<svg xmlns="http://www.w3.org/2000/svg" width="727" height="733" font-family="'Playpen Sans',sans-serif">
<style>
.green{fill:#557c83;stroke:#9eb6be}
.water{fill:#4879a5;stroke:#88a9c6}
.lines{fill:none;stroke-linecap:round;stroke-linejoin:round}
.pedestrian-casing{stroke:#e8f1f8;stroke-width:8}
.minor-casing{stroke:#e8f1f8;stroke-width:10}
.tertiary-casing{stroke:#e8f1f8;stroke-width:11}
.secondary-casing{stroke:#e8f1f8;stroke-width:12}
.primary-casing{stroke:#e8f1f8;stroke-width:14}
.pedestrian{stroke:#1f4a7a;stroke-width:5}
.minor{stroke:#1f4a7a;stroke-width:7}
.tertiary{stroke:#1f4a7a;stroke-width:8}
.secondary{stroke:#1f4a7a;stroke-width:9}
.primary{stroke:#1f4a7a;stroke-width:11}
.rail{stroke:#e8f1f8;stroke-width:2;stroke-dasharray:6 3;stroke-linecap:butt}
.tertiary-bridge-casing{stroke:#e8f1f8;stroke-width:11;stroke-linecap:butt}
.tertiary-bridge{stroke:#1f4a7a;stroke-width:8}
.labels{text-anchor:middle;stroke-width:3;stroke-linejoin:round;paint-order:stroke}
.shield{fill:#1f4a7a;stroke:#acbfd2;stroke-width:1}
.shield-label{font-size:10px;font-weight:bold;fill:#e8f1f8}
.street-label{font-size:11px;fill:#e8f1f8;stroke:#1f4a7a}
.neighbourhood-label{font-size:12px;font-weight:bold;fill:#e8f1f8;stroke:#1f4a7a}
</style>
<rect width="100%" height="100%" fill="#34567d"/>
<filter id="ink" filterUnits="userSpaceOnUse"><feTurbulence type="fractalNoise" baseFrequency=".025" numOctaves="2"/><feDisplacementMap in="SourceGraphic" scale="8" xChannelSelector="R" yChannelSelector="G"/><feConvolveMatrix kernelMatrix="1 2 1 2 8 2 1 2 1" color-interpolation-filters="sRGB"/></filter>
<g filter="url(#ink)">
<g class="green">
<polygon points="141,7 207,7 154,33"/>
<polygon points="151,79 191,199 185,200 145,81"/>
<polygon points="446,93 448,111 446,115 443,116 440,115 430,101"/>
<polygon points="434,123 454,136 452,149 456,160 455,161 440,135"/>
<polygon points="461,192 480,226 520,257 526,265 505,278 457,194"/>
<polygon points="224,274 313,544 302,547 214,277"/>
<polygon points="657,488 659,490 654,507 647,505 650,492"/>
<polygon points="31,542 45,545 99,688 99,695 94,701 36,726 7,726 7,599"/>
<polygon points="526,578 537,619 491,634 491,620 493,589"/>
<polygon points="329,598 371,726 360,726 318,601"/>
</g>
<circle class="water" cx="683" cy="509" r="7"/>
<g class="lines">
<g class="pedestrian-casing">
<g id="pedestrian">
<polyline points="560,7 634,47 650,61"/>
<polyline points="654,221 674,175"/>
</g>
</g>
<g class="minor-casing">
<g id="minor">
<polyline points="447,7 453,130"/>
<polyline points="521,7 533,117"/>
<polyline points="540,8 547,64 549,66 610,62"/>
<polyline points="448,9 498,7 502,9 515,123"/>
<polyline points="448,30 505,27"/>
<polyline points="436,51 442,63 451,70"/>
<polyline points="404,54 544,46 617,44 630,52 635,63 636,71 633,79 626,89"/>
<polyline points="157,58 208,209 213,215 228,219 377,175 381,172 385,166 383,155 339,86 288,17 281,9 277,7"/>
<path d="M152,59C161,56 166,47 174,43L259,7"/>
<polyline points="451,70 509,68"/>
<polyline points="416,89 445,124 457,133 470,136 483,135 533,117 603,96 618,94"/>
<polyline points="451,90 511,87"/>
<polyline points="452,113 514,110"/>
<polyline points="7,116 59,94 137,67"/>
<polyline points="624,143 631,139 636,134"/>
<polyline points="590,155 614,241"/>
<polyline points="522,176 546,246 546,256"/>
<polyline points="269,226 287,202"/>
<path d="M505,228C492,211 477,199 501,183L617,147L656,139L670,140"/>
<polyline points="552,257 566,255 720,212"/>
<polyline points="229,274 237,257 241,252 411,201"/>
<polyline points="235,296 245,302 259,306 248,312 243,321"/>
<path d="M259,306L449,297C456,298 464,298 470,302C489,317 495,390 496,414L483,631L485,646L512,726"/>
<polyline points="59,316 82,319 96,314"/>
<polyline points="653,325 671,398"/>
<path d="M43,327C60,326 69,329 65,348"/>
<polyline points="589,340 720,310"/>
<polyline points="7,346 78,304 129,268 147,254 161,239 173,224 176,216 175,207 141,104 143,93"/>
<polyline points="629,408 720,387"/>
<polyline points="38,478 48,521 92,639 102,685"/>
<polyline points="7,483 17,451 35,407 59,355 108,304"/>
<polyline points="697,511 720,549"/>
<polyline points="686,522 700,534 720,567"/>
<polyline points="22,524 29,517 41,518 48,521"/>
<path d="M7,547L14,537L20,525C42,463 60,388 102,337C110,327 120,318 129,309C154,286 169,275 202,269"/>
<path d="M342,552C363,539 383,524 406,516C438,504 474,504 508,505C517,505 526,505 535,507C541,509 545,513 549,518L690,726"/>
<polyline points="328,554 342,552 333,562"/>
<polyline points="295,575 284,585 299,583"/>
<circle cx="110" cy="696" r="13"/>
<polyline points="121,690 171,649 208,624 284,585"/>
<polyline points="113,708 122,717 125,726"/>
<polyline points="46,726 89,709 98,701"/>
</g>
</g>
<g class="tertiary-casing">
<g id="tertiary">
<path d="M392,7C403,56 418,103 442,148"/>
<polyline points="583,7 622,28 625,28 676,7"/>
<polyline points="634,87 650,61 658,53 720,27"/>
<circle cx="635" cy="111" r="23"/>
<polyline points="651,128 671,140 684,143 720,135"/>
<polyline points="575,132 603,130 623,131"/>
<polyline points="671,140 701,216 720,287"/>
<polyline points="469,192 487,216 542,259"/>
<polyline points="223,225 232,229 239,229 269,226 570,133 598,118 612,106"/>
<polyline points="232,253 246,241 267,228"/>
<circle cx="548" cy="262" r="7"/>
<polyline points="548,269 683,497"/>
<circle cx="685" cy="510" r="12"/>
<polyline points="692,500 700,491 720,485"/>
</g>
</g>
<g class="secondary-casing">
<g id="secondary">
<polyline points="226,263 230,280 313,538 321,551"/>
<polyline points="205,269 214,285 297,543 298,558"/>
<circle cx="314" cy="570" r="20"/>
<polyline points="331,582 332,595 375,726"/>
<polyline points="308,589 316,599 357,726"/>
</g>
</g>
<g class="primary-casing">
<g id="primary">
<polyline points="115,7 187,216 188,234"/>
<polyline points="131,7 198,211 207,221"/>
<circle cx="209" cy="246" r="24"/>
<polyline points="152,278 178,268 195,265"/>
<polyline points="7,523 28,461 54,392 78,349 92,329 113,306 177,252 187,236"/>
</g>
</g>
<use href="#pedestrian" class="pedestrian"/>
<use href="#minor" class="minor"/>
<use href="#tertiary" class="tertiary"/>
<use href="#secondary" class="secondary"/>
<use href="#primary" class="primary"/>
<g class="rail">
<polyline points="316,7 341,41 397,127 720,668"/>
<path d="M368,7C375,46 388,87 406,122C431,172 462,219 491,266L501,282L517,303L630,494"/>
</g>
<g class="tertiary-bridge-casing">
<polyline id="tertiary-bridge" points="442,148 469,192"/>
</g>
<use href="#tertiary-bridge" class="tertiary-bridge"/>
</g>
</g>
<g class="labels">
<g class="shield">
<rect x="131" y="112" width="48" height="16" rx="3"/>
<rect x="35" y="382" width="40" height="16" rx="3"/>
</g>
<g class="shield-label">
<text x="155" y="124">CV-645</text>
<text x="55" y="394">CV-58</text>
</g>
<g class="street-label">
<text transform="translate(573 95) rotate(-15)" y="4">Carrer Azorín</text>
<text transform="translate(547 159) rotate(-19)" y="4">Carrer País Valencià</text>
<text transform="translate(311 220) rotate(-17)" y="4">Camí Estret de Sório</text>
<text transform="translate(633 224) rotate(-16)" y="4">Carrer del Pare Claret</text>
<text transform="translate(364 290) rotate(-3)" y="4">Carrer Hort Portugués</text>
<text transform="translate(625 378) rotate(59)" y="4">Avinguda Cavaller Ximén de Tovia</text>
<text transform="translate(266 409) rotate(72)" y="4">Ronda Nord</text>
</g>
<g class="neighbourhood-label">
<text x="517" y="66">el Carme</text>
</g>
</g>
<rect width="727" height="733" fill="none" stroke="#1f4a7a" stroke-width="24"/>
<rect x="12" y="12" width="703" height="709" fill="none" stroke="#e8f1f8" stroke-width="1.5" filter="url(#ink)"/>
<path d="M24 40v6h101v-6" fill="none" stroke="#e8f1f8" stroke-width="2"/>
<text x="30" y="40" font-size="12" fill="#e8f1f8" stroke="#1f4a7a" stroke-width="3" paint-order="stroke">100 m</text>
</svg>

■ **Exercise description**: Calculate how many lines of the material include the string "paint", and state that number by itself.

■ **Task response**: 2